**Texto proporcionado:**
Después del banquete en casa de Simón, cuenta San Lucas que el Señor se queda a solas con sus discípulos: “Jesús estaba orando en un lugar retirado y sus discípulos se encontraban con él”.
Oración de Jesús. El tercer Evangelio remarca esta faceta del Señor: antes de llamar a los apóstoles, pasó la noche en oración; antes de la Transfiguración, estaba haciendo oración; antes de los milagros, mira al Cielo y da gracias a Dios. En el pasaje de hoy –que otros evangelistas narran sin este contexto de oración- “Jesús estaba orando en un lugar retirado y sus discípulos se encontraban con él”.
“Aprended de mí”, había dicho el Maestro. Es como si hoy nos dijera: aprended de mí a ser almas de oración. El Papa lo enseña con mucha frecuencia: “ante todo, hay que cuidar la relación personal con Dios, con el Dios que se nos manifestó en Cristo. (…) La pastoral tiene como misión fundamental enseñar a orar y aprenderlo personalmente cada vez más” (Discurso, 9-XI-2006). Una frase que hace recordar el principio que San Josemaría enseñaba a sus hijos espirituales para la labor de formación de la juventud: “Si no hacéis de los chicos hombres de oración, habéis perdido el tiempo”.
Y continúa el relato de Lucas con una singular encuesta: “les preguntó: «¿Quién dice la gente que soy yo?» Ellos le dijeron: «Unos que Juan el Bautista, otros que Elías y otros que uno de los antiguos profetas resucitado»”. Le responden en continuación con el episodio de Simón el fariseo: la gente piensa que se trata de un gran profeta, quizá el mismo Elías, al que esperaban como precursor del Mesías, del Cristo de Dios. Algunos pensaban que era Juan Bautista resucitado, de quien el mismo Jesús dirá que cumple la profecía, que es el precursor.

**Ejercicio propuesto 1:** En el texto sobre la oración de Jesús se enumeran los momentos en que el tercer Evangelio muestra al Señor orando, cada uno introducido por «antes de». Anótalos todos.

**Datos del ejercicio:**

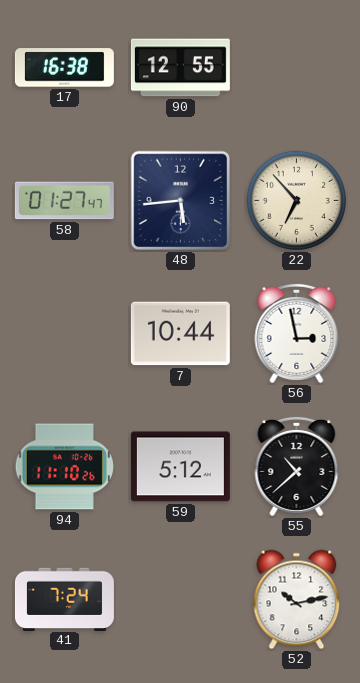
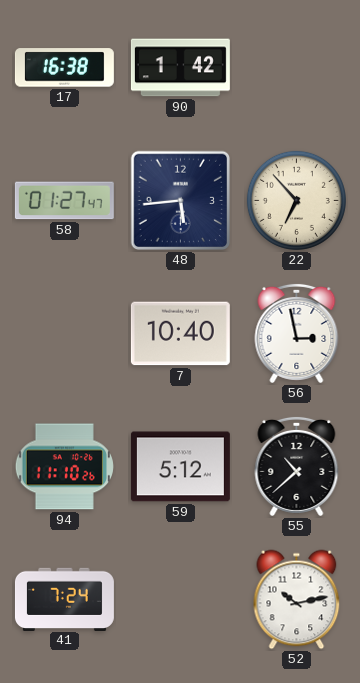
90: 12:55 -> 1:42
7: 10:44 -> 10:40
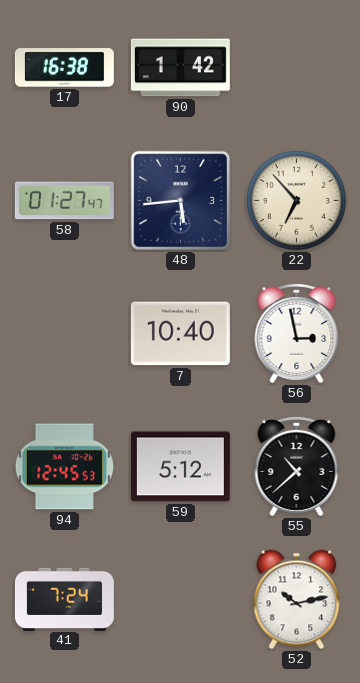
94: 11:10 -> 12:45
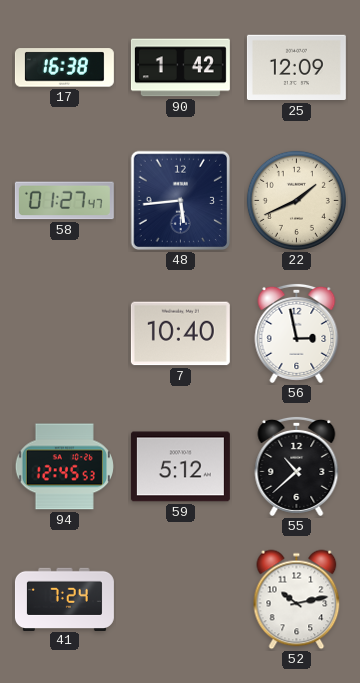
25: none -> 12:09
22: 6:53 -> 1:41
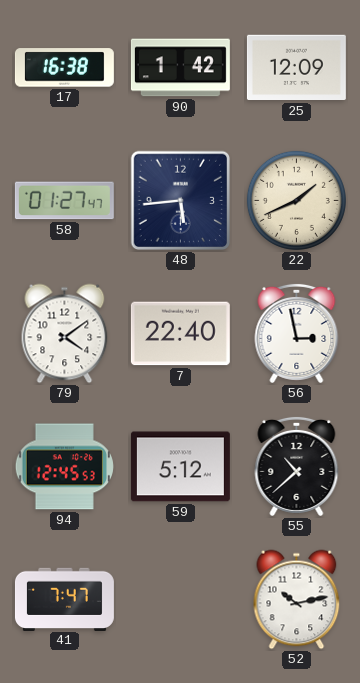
79: none -> 4:09
7: 10:40 -> 22:40
41: 7:24 -> 7:47
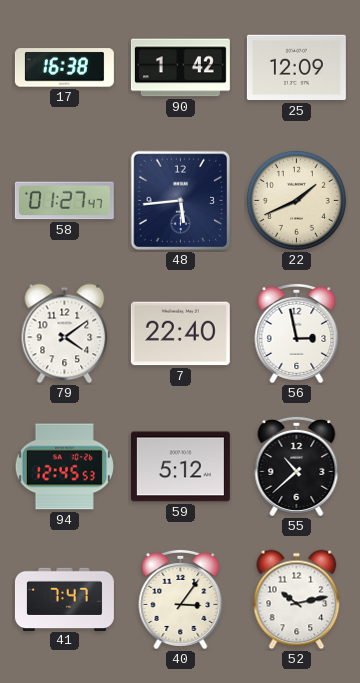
40: none -> 3:06
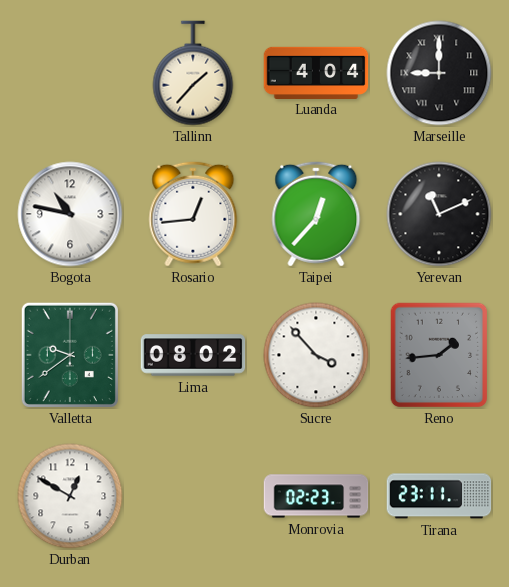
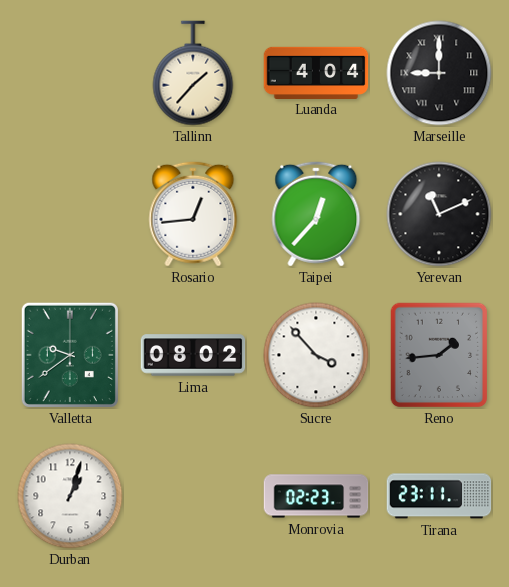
Bogota: 10:47 -> none
Durban: 12:50 -> 1:03
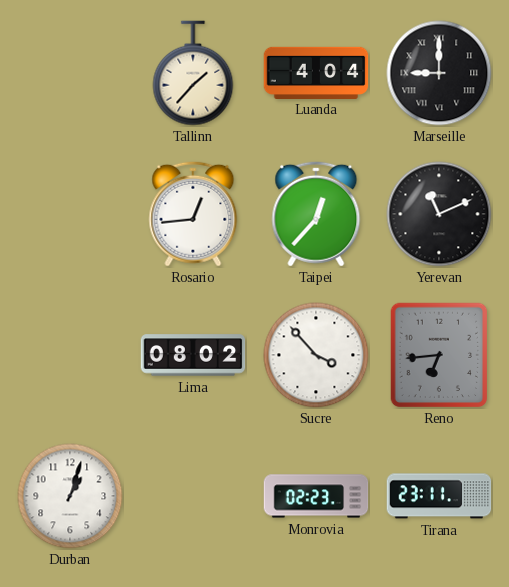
Valletta: 9:39 -> none
Reno: 1:44 -> 6:44
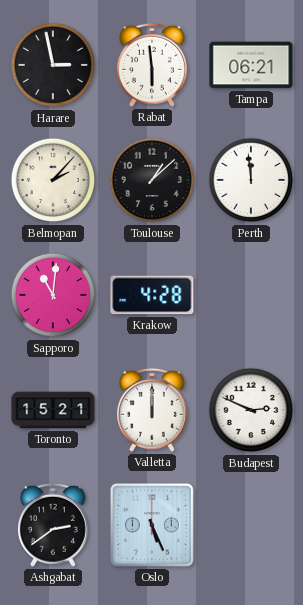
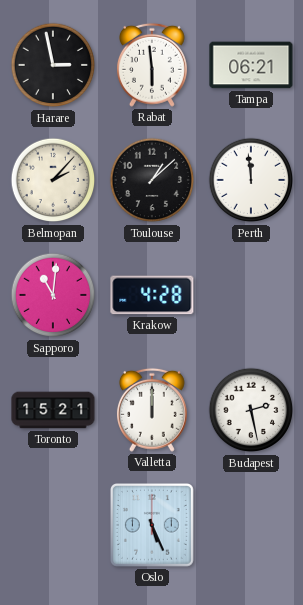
Budapest: 2:49 -> 2:28
Ashgabat: 2:39 -> none
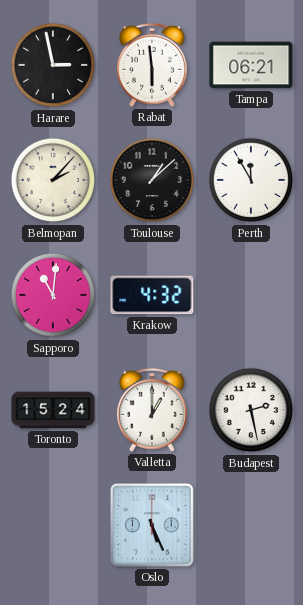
Perth: 11:59 -> 11:55
Krakow: 4:28 -> 4:32
Toronto: 15:21 -> 15:24
Valletta: 12:00 -> 1:00
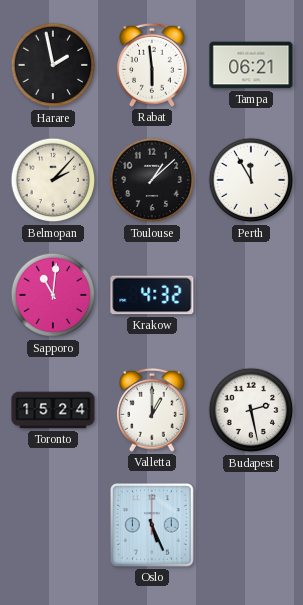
Harare: 2:58 -> 1:58
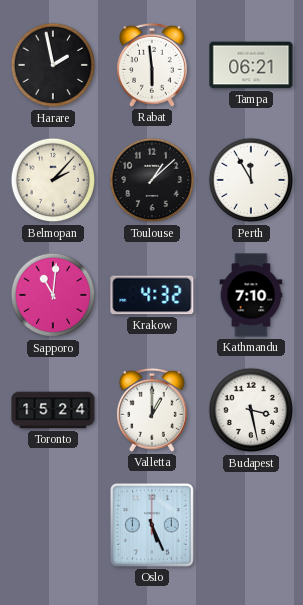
Kathmandu: none -> 7:10
Budapest: 2:28 -> 3:28
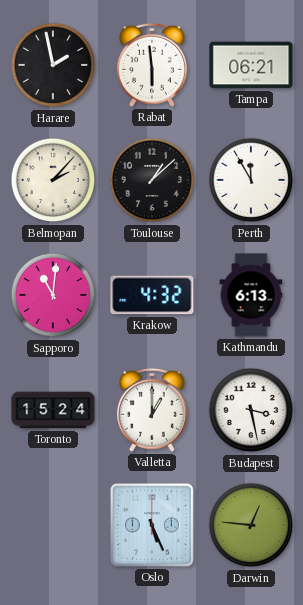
Kathmandu: 7:10 -> 6:13
Darwin: none -> 12:46
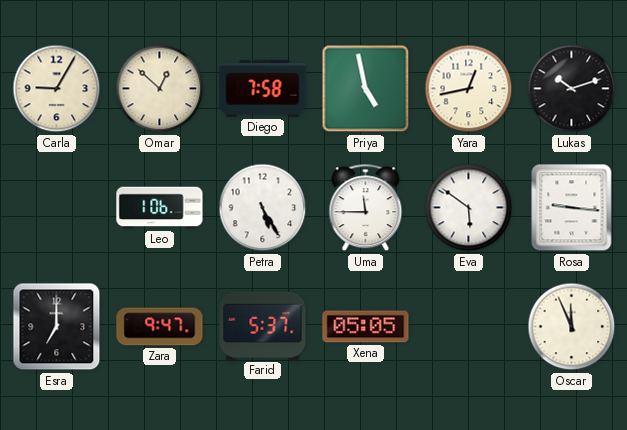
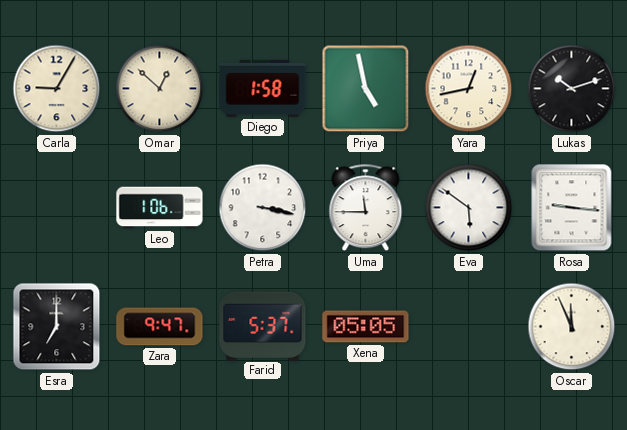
Diego: 7:58 -> 1:58
Petra: 5:25 -> 3:17
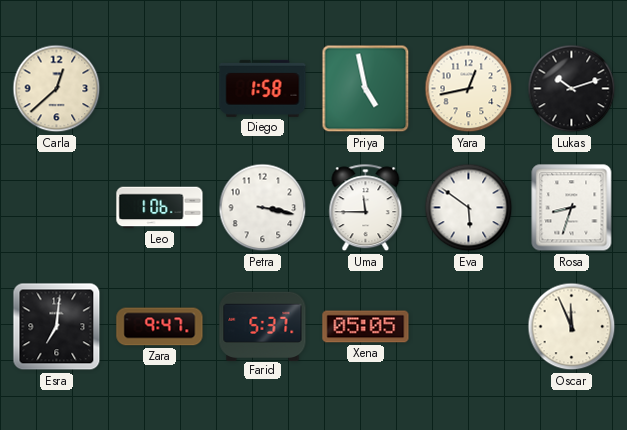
Carla: 9:05 -> 12:38
Omar: 12:52 -> none
Rosa: 9:16 -> 8:33
Esra: 7:00 -> 7:01
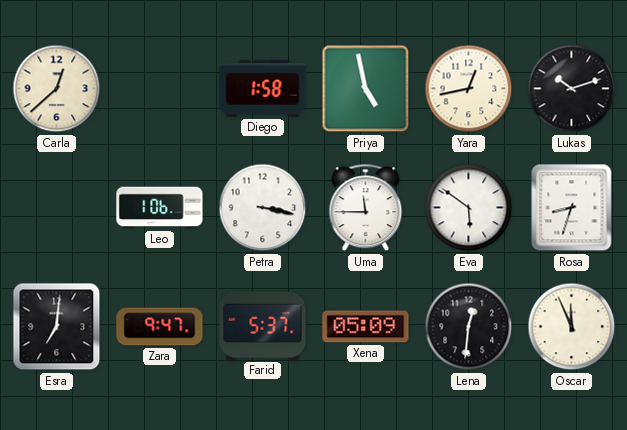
Xena: 05:05 -> 05:09
Lena: none -> 12:31
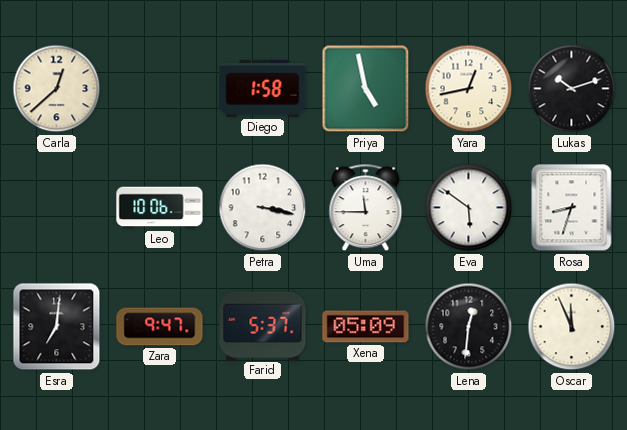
Leo: 1:06 -> 10:06
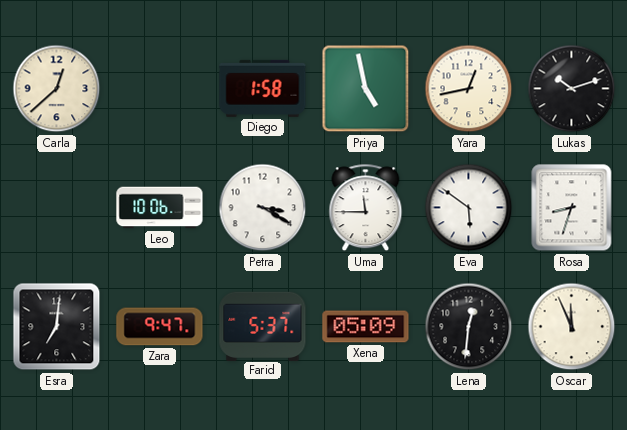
Petra: 3:17 -> 3:20
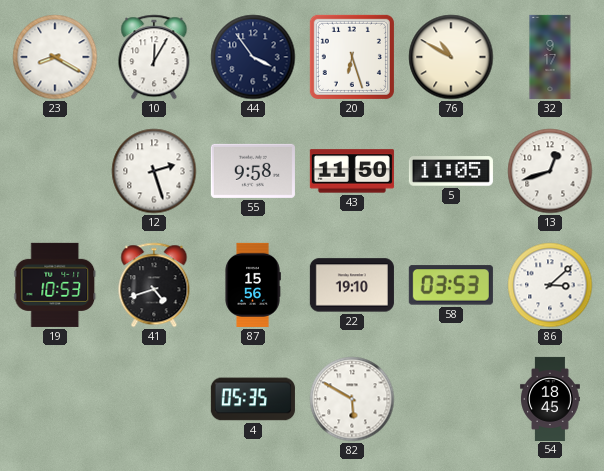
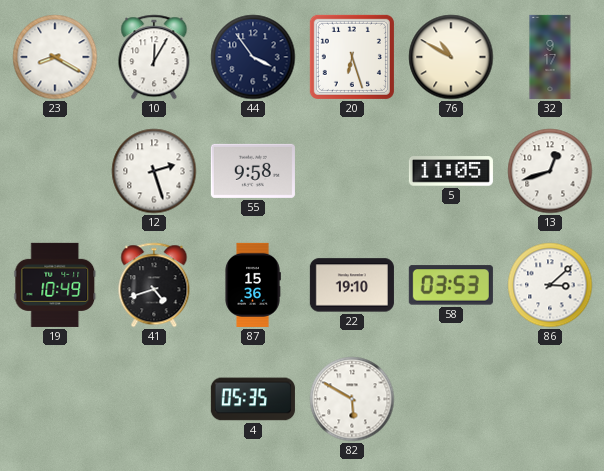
43: 11:50 -> none
19: 10:53 -> 10:49
87: 15:56 -> 15:36
54: 18:45 -> none
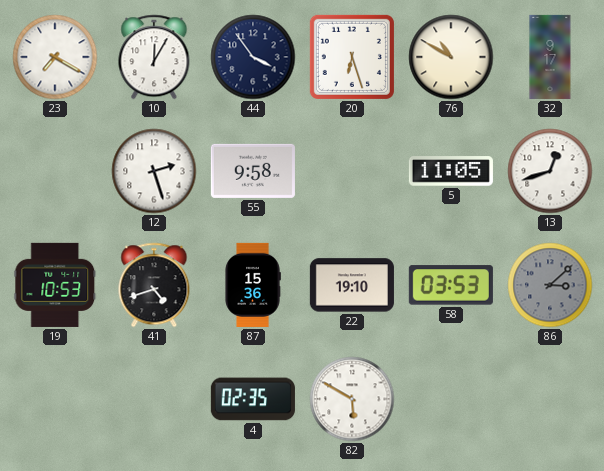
23: 8:20 -> 7:20
19: 10:49 -> 10:53
86 dial: white -> grey
4: 05:35 -> 02:35
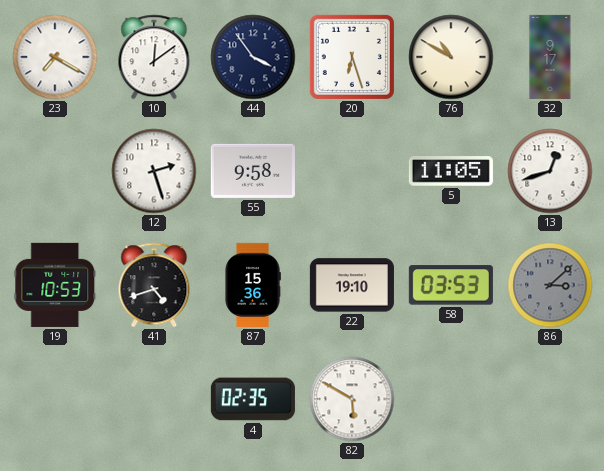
10: 12:05 -> 12:09
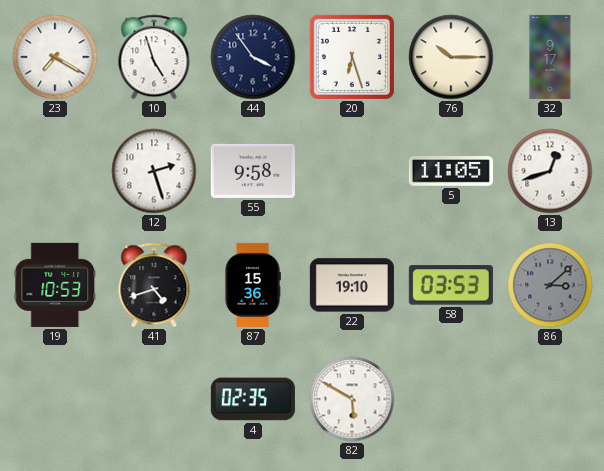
10: 12:09 -> 4:57
76: 10:50 -> 10:15
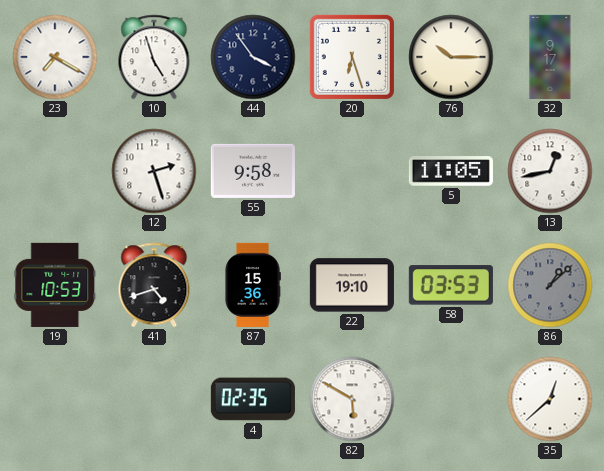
13: 12:42 -> 12:43
86: 3:08 -> 1:08
35: none -> 12:38
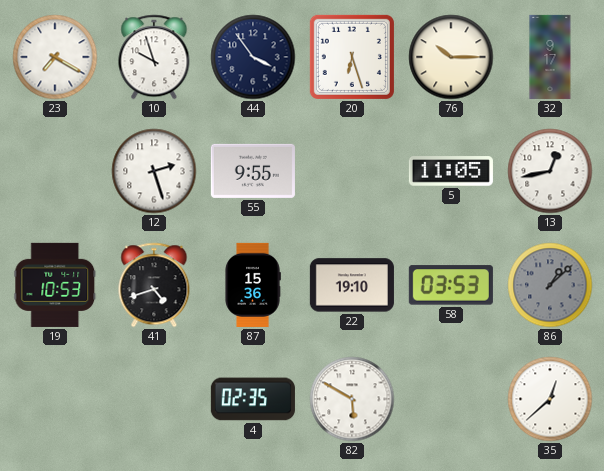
10: 4:57 -> 9:57
55: 9:58 -> 9:55
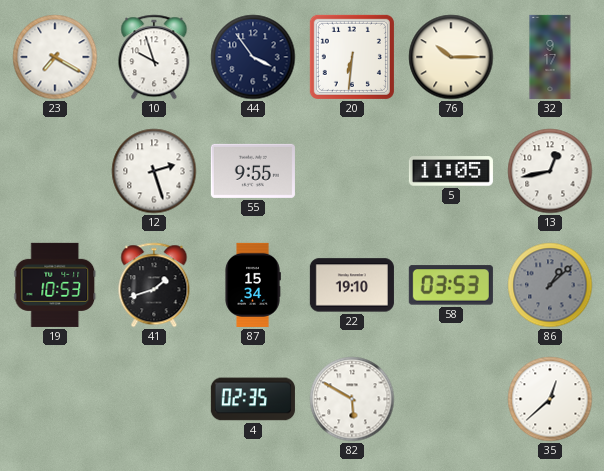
20: 6:27 -> 6:31
41: 4:42 -> 1:42
87: 15:36 -> 15:34
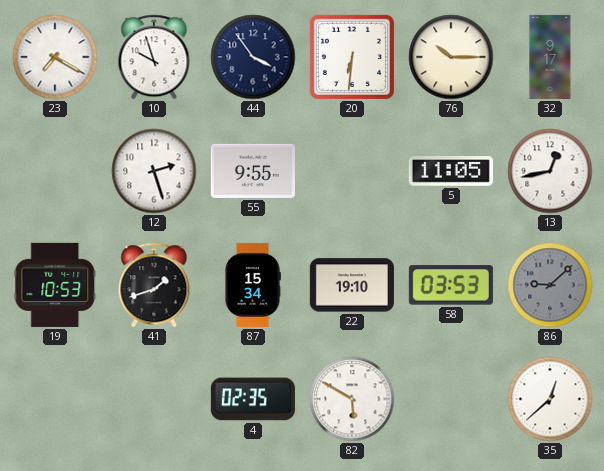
86: 1:08 -> 9:08
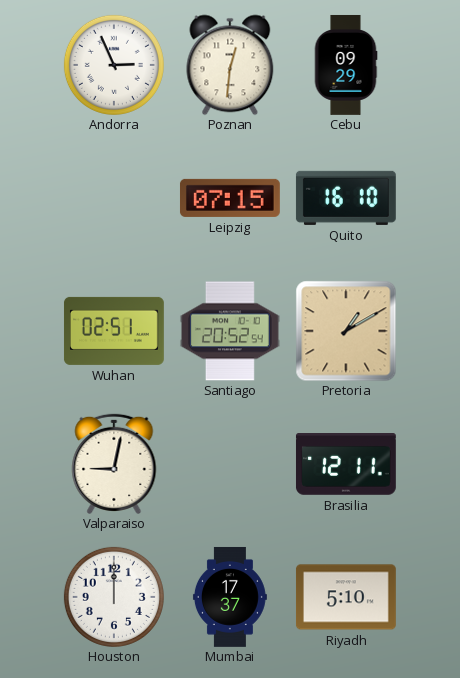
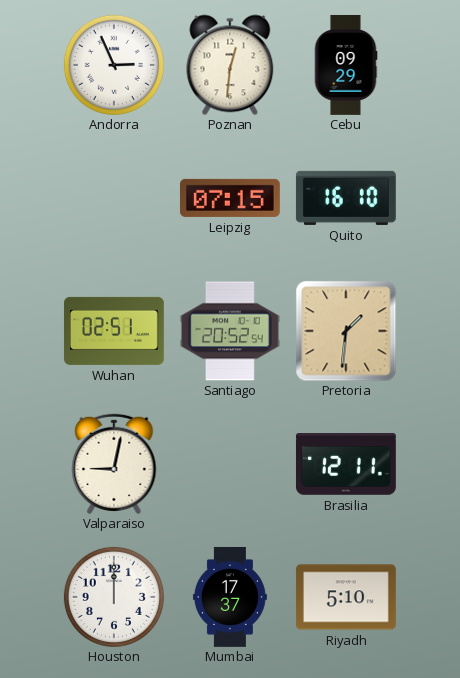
Pretoria: 1:10 -> 1:31
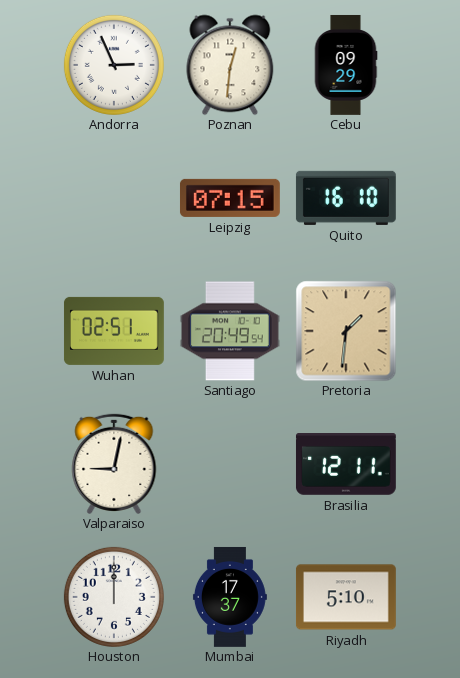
Santiago: 20:52 -> 20:49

**Ejercicio propuesto 2:** Extrae del listado todas las líneas que contienen la palabra "Kathmandu", distinguiendo entre mayúsculas y minúsculas.

**Respuesta completa 1:**
- Antes de llamar a los apóstoles: pasó la noche en oración.
- Antes de la Transfiguración: estaba haciendo oración.
- Antes de los milagros: mira al Cielo y da gracias a Dios.

**Respuesta completa 2:**
Kathmandu: none -> 7:10
Kathmandu: 7:10 -> 6:13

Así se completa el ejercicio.